Mereka menjawab, “Bagi seorang muslim yang tinggal di Negara yang tidak melaksanakan syariat Islam untuk berusaha sekuat tenaga dan semampu mereka untuk berhukum kepada syariat Islam. Dan bekerjasam tolong menolong untuk membantu partai yang diketahui bahwa dia akan menerapkan syariat Islam. Adapun membantu orang yang menyerukan untuk tidak berhukum kepada syariat Islam, maka hal itu tidak boleh. Bahkan dapat mengakibatkan kekufuran pada pelakunya.

Berdasarkan firman Allah Ta’ala, 

وَأَنِ احْكُمْ بَيْنَهُمْ بِمَا أَنْزَلَ اللَّهُ وَلَا تَتَّبِعْ أَهْوَاءَهُمْ وَاحْذَرْهُمْ أَنْ يَفْتِنُوكَ عَنْ بَعْضِ مَا أَنْزَلَ اللَّهُ إِلَيْكَ فَإِنْ تَوَلَّوْا فَاعْلَمْ أَنَّمَا يُرِيدُ اللَّهُ أَنْ يُصِيبَهُمْ بِبَعْضِ ذُنُوبِهِمْ وَإِنَّ كَثِيرًا مِنَ النَّاسِ لَفَاسِقُونَ * أَفَحُكْمَ الْجَاهِلِيَّةِ يَبْغُونَ وَمَنْ أَحْسَنُ مِنَ اللَّهِ حُكْمًا لِقَوْمٍ يُوقِنُونَ (سورة المائدة: 49-50) 

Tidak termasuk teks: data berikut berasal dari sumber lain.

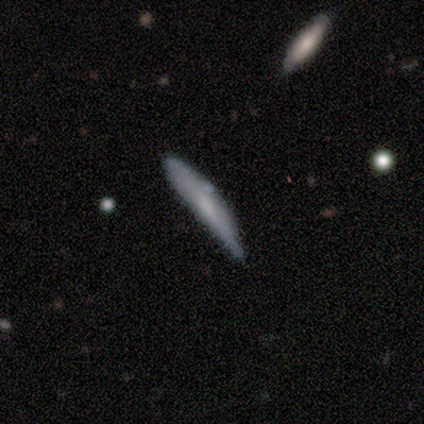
A smooth galaxy with no disk features (80%) that is cigar-shaped (100%).

Vote fractions:
- Smooth or featured? smooth: 80% / featured or disk: 20% / star or artifact: 0%
- How rounded? cigar-shaped: 100% / round: 0% / in between: 0%
- Merging? none: 60% / minor disturbance: 40% / major disturbance: 0% / merger: 0%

“Dan hendaklah kamu memutuskan perkara di antara mereka menurut apa yang diturunkan Allah, dan janganlah kamu mengikuti hawa nafsu mereka. dan berhati-hatilah kamu terhadap mereka, supaya mereka tidak memalingkan kamu dari sebahagian apa yang telah diturunkan Allah kepadamu. jika mereka berpaling (dari hukum yang telah diturunkan Allah), Maka ketahuilah bahwa Sesungguhnya Allah menghendaki akan menimpakan mushibah kepada mereka disebabkan sebahagian dosa-dosa mereka. dan Sesungguhnya kebanyakan manusia adalah orang-orang yang fasik. Apakah hukum Jahiliyah yang mereka kehendaki, dan (hukum) siapakah yang lebih baik daripada (hukum) Allah bagi orang-orang yang yakin ?” SQ. Al-Maidah: 49-50.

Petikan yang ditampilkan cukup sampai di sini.